O LARGO: uma análise a partir da perpectiva do espaço e do lugar, da identidade e da memória

THE WIDE: an analysis from the perspective of space and place, identity and memory

MENDES, Renata C. P. R. 1; LOPES, Muranna S. 2; SARDINHA, Cristiano de L. V. 3; SOUSA, Mônica T. C. 4

Recibido: 04/02/2017 • Aprobado: 27/02/2017


Conteúdo

1. Introdução

2. O “LARGO” E O “largo”: questões relativas ao espaço e ao lugar

3. A constituição de identidades fragmentadas

4. Os rastros da memória

5. Considerações finais

Referências


RESUMO:

O presente trabalho analisa o conto “O Largo”, de Manuel da Fonseca.
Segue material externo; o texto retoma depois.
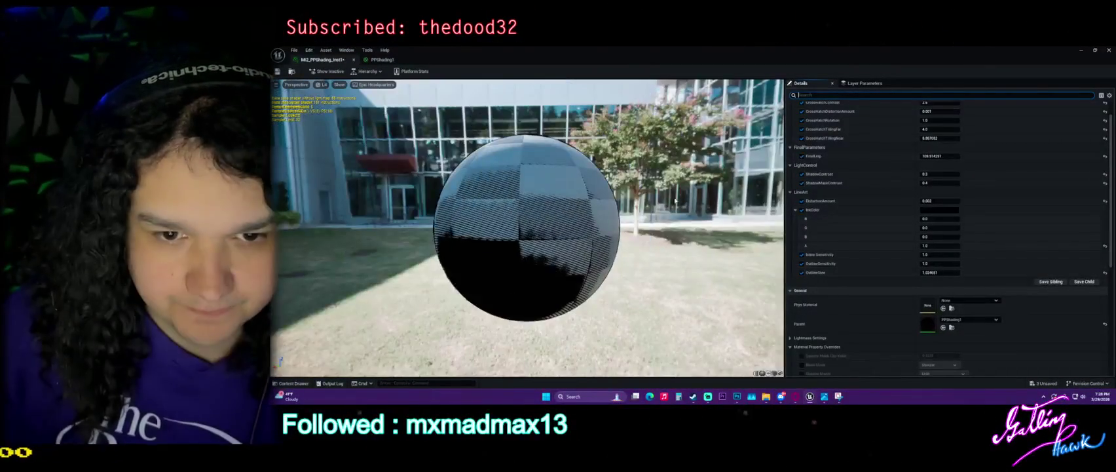
Search the instance Details for 'blend' and tick the Blendable Location override
{"action": "type", "text": "1"}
Aborda as categorias de espaço e lugar, identidade e memória constantes no referido conto. Apoia-se na perspectiva Humanista. Demonstra como se deu a transformação do lugar em espaço, a partir da chegada de um elemento desestruturante que veio a interferir e modificar as identidades. Apresenta questões relativas à memória. Dialoga e fundamenta-se em autores que trabalham com cada uma das categorias propostas.
Palavras-chave: Espaço. Lugar. Identidade. Memória. Literatura.

ABSTRACT:

The present work analyzes the short story "The wide", by Manuel da Fonseca. It addresses the categories of space and place, identity and memory in that story. It is based on the Humanist perspective. It shows how the transformation of place into space took place, from the arrival of a de-structuring element that came to interfere and modify identities. Talk about memory. It discusses and is based on authors who work with each of the proposed categories.
Keywords: Space. Place. Identity. Memory. Literature.

1. Introdução

“O fogo e as cinzas” é uma obra portuguesa, publicada em 1951, de autoria de Manuel da Fonseca, importante escritor português. Composta pela reunião de onze contos ao todo, dentre os quais está “O Largo”, objeto de análise do presente trabalho.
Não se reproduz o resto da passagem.